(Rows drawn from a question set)
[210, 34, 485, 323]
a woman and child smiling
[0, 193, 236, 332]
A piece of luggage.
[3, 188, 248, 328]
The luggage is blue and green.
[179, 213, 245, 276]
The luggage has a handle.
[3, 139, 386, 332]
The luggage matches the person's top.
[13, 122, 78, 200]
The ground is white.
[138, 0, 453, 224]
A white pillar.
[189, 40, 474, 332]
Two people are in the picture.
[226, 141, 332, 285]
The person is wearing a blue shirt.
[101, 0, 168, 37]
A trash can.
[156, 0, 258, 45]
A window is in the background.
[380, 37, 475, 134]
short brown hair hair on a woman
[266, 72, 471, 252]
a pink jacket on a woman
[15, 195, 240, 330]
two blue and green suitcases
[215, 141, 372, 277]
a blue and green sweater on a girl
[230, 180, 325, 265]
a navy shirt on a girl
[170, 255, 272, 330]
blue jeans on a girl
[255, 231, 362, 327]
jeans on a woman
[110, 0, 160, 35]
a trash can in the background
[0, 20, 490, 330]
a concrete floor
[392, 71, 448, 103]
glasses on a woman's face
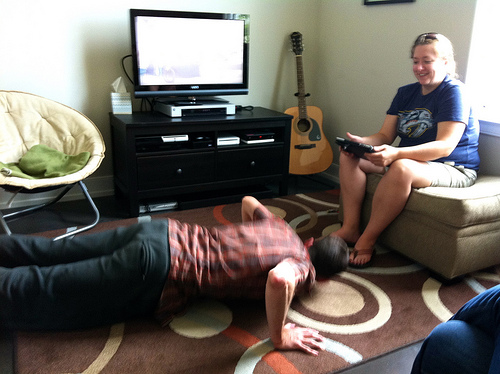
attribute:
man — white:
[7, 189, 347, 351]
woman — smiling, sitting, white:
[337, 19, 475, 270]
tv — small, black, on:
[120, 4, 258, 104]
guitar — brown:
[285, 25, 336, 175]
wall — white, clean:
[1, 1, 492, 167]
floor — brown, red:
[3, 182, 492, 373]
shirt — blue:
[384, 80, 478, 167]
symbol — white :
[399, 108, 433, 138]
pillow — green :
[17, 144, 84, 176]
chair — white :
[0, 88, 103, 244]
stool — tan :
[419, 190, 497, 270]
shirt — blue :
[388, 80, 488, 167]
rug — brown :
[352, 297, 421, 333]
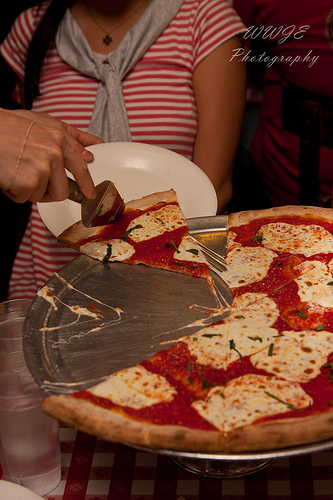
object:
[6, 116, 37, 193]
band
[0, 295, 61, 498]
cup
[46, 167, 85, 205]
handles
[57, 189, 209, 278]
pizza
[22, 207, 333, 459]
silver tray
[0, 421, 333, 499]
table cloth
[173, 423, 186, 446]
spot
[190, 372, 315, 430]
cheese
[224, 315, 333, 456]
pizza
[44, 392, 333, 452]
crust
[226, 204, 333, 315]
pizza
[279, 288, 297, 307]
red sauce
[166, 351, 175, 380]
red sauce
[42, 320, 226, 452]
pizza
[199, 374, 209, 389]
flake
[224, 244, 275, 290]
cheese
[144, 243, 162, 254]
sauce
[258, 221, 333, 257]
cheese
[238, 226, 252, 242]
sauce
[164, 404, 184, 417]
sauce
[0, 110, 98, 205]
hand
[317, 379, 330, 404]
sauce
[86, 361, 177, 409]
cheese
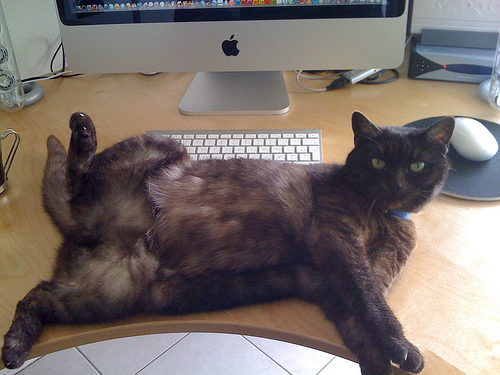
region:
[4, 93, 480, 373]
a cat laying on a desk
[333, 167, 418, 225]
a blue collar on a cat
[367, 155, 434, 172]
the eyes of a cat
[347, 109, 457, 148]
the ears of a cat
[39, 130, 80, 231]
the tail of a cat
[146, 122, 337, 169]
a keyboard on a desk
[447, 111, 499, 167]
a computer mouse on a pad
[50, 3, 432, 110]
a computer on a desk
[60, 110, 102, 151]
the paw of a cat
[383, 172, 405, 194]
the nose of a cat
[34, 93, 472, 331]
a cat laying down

● **Stated exercise**
Copy the data word for word, starting at the line that contains "[0, 20, 490, 330]" and ending at the line that contains "a computer on a desk". Leave the pictures out of your answer.

● **Result of this exercise**
[0, 20, 490, 330]
a concrete floor
[392, 71, 448, 103]
glasses on a woman's face
attribute:
man — white:
[7, 189, 347, 351]
woman — smiling, sitting, white:
[337, 19, 475, 270]
tv — small, black, on:
[120, 4, 258, 104]
guitar — brown:
[285, 25, 336, 175]
wall — white, clean:
[1, 1, 492, 167]
floor — brown, red:
[3, 182, 492, 373]
shirt — blue:
[384, 80, 478, 167]
symbol — white :
[399, 108, 433, 138]
pillow — green :
[17, 144, 84, 176]
chair — white :
[0, 88, 103, 244]
stool — tan :
[419, 190, 497, 270]
shirt — blue :
[388, 80, 488, 167]
rug — brown :
[352, 297, 421, 333]
object:
[6, 116, 37, 193]
band
[0, 295, 61, 498]
cup
[46, 167, 85, 205]
handles
[57, 189, 209, 278]
pizza
[22, 207, 333, 459]
silver tray
[0, 421, 333, 499]
table cloth
[173, 423, 186, 446]
spot
[190, 372, 315, 430]
cheese
[224, 315, 333, 456]
pizza
[44, 392, 333, 452]
crust
[226, 204, 333, 315]
pizza
[279, 288, 297, 307]
red sauce
[166, 351, 175, 380]
red sauce
[42, 320, 226, 452]
pizza
[199, 374, 209, 389]
flake
[224, 244, 275, 290]
cheese
[144, 243, 162, 254]
sauce
[258, 221, 333, 257]
cheese
[238, 226, 252, 242]
sauce
[164, 404, 184, 417]
sauce
[0, 110, 98, 205]
hand
[317, 379, 330, 404]
sauce
[86, 361, 177, 409]
cheese
region:
[4, 93, 480, 373]
a cat laying on a desk
[333, 167, 418, 225]
a blue collar on a cat
[367, 155, 434, 172]
the eyes of a cat
[347, 109, 457, 148]
the ears of a cat
[39, 130, 80, 231]
the tail of a cat
[146, 122, 337, 169]
a keyboard on a desk
[447, 111, 499, 167]
a computer mouse on a pad
[50, 3, 432, 110]
a computer on a desk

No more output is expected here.